🤖 AI Summary
This work addresses the challenge of enabling type-based passive multiple access—where the empirical distribution of user messages is estimated rather than individual identities—in distributed MIMO systems operating over fading channels without channel state information. To this end, the authors propose a joint communication and sensing framework that employs location-dependent codebook partitioning to mitigate path loss disparities, designs a multi-source approximate message passing (Multi-AMP) algorithm amenable to both centralized and distributed decoding, and introduces a quantized target location reporting mechanism. In multi-target localization scenarios, a cost function incorporating both localization error and missed detection penalties is formulated to evaluate the efficiency of resource allocation between communication and sensing. Experimental results demonstrate that the proposed approach effectively balances sensing accuracy and communication overhead, revealing how performance varies with the number of quantization bits and the allocation ratio of shared resources.
📝 Abstract
We consider the problem of type estimation over unsourced multiple access fading channels in distributed multiple-input multiple-output (D-MIMO) systems.
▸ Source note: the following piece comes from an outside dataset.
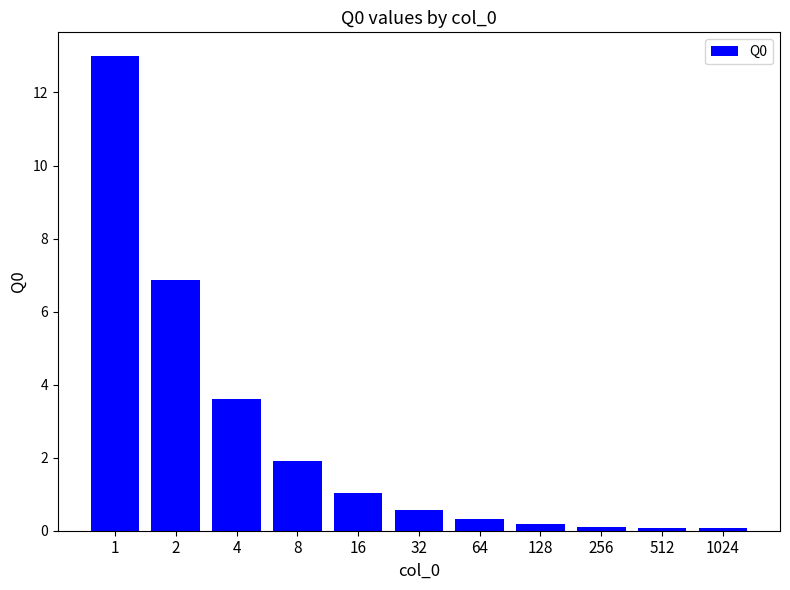

What is the change in value from 32 to 512?

-0.5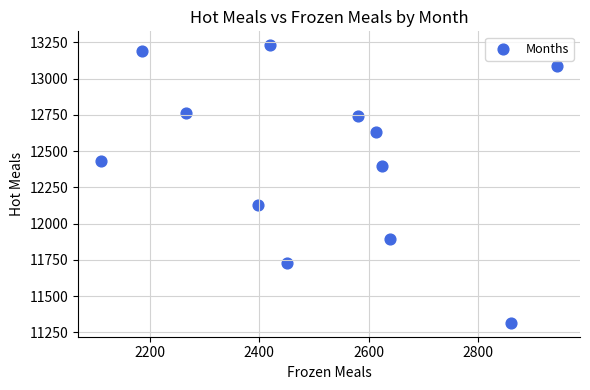

What is the range of Y values (max minus min)?

1915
Unlike classical unsourced multiple access, type-based unsourced multiple access (TUMA) aims to estimate the type, i.e., the empirical distribution of transmitted messages. We extend our prior work on TUMA over additive white Gaussian channels to fading scenarios in which neither the transmitters nor the receiver have channel state information. To mitigate the impact of path-loss variability, we employ location-based codebook partitioning: users with similar large-scale fading coefficients use the same codebook. The decoder is built on the multisource approximate message passing algorithm proposed by Cakmak et al. (2025), and supports both centralized and distributed implementations. As an application, we demonstrate how TUMA enables efficient communication in a multi-target localization setting, where distributed sensors report to a D-MIMO receiver quantized target positions. We propose a performance cost function that combines localization errors with a misdetection penalty, and use it to characterize how performance depends on the fraction of resources assigned to sensing vs. communication, as well as on the number of bits used to quantize the positions of the targets.